Isparta Uçağı’nda şehit edilen, NÜKLEER FİZİK,BOR,TORYUM üzerinde çalışan fizikçilerimizle;İran’da öldürülen NÜKLEER fizikçilerin,ayrıca Irak ve Pakistan’daki ölümlerin tetikçileri aynı.Kimdir bu el?
Bu açık saldırılara rağmen, İran’ın Türkiye ile beraber olması gerekirken….
Bu kadar nükleer fizikci ve bilim adamı öldürülecek.Ama bu açık savaşa “savaş” ilan edilmeyecek.
Şuan gören gözler için çok açık bir savaşla karşı karşıyayız. Bu savaş bir Çanakkale,Sakarya gibi değil ki düşmana, karşı saldırıya gecelim.Düşman mert değil.Alçakça pusuya düşürüyor veya yalnız yakalıyor.
Allah,dünyadaki toryum rezervinin yarısını ülkemize neden vermiştir? Yürekten inanıyorum; gelen yeni çağ Türk milletinin ümmete sahip çıkacağı altın çağ olacaktır.

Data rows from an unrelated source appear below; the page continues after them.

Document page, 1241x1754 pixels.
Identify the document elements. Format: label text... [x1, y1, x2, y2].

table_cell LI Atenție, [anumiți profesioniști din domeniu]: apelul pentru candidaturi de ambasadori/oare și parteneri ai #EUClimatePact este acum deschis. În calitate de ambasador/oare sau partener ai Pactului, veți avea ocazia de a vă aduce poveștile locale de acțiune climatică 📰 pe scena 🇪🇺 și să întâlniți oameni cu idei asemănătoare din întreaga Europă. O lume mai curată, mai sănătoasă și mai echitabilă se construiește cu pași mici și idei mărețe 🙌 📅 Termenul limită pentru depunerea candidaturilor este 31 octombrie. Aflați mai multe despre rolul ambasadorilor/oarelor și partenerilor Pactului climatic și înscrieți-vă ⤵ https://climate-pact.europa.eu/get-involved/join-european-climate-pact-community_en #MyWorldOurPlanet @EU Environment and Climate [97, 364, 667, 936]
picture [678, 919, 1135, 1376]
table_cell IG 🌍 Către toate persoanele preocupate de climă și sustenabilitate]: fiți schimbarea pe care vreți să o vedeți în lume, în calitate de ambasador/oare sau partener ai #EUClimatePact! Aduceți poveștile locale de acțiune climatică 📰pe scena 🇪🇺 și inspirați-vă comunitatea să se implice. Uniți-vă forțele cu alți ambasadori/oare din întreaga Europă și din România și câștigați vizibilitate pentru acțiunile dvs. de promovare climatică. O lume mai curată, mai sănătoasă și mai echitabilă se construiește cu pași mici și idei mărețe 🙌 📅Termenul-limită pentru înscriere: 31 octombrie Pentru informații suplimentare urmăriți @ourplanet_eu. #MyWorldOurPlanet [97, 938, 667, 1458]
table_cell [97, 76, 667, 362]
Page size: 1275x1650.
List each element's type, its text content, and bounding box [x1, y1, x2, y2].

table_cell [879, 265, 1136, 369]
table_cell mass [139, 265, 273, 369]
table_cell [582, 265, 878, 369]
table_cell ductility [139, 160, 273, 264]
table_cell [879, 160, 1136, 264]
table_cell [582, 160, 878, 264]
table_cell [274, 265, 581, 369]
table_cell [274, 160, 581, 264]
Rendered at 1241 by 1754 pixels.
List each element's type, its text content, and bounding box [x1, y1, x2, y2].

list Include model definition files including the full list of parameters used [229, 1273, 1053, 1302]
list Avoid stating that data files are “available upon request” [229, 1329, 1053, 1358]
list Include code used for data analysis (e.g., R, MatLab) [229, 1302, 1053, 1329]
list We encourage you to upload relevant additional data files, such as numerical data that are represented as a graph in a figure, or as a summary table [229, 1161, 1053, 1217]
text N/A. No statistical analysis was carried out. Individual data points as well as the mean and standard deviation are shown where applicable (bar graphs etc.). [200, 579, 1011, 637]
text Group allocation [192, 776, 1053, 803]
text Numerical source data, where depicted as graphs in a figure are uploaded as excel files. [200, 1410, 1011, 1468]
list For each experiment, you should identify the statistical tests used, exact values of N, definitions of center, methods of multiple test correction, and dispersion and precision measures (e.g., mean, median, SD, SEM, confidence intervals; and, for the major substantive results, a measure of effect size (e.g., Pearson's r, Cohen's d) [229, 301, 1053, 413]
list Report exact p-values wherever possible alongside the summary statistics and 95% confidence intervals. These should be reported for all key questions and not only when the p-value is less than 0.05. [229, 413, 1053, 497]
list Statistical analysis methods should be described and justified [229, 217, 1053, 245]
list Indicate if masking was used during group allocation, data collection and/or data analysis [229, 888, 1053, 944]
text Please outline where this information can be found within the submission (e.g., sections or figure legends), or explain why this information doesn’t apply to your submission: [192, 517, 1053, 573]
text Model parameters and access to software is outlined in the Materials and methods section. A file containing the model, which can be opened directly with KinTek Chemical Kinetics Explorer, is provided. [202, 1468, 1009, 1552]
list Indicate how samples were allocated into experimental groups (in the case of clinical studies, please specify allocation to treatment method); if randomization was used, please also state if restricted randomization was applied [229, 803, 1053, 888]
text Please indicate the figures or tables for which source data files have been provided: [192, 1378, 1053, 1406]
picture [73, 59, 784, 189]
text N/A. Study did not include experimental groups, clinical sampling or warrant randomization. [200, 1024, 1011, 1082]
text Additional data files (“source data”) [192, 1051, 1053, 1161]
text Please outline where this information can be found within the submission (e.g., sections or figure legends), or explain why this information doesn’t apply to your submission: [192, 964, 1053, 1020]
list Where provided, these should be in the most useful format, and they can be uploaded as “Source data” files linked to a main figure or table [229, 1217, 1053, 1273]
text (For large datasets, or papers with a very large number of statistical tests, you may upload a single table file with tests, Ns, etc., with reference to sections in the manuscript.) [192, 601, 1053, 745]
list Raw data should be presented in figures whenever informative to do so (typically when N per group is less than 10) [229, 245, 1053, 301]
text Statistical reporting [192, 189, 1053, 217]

Bakın, fiziğin anası rahmetlik Prof. Engin Arık ne diyor; “ Elli ton toryum ile ülkemizin tüm enerji ihtiyacı karşılanabilir.Bir ton toryumun enerjisi ile bir milyon ton petrolün enerjisi eş değerdedir.”
Çanakkale’nin baş kahramanı Seyit Onbaşı ile Prof. Engin Arık, Prof. Mahmut Akşit arasında bir fark yoktur.
Seyit Onbaşı’nın iki yüz yetmiş beş kiloluk top mermisini “inanmanın gücü” ile kaldırıp topu nasıl ateşlemişse; hain güçler ne kadar engellerse engellesin, bilim kahramanlarım da teknoloji ve bilim toplarını ateşlemeye başladı bile.Haydin yiğitler meydan sizin.
“İnanmanın Gücü” ne inananlar için zafer yakındır.
Allah’a dönmeyen kalplerin gücü olmaz.
Kalp ,Allah’a yönelmişse hiçbir güç onu engelleyemez.
Gayret,çaba,cehd bizden;yardım,takdir Allah’tan.